The disk space complaint is one I find somewhat legitimate. But I need more information before I can forward it to the experts at UNIX & Linux Stack Exchange. Here's what I have so far; it's missing the distribution and the size of the disk.
How can I run 32-bit Wine on 64-bit Linux with minimal disk space?
I want to run a free 32-bit Windows application (FCEUX debugger for Windows) on my 64-bit PC with an [unspecified size] HDD running [unspecified distribution] Linux. How can I set up a minimal environment to run Wine? Would a chroot work?

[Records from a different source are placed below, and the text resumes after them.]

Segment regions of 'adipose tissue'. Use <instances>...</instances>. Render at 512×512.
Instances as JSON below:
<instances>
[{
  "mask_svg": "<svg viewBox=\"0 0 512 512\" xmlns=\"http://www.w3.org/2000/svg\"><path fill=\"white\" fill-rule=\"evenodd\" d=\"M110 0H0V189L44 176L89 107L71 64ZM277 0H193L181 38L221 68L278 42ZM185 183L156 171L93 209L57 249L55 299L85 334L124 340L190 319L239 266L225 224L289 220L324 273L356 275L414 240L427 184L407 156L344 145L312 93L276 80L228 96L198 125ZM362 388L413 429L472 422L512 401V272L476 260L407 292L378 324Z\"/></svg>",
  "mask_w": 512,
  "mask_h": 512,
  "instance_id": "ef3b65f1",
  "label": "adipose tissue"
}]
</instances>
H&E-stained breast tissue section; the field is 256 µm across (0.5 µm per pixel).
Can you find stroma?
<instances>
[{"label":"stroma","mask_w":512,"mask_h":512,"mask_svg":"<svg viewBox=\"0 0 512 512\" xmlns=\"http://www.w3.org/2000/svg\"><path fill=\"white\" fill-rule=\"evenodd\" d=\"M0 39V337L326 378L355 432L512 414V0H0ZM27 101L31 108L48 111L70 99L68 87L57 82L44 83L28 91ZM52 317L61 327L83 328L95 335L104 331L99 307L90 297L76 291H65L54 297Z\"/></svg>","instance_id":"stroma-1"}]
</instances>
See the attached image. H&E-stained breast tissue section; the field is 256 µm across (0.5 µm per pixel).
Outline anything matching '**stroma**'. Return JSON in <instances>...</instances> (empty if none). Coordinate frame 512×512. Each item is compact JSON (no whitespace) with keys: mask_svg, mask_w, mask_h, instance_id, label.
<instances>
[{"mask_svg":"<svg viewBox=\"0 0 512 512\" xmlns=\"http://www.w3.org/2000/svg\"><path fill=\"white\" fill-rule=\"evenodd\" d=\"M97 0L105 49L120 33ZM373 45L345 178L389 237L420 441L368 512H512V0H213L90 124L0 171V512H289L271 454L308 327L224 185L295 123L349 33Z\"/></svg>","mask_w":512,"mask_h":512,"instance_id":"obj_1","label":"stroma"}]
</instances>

I tried running FCEUX for Linux, but unlike the Windows version of FCEUX, the SDL version of FCEUX lacks any debugging capability. I don't want to run FCEUX for Windows in Windows because Windows is non-free, and I don't want to install any non-free software on my PC. I considered Wine, and I have reports elsewhere that FCEUX for Windows works well in Wine, but I don't want to install several gigabytes of 32-bit support libraries into my 64-bit operating system.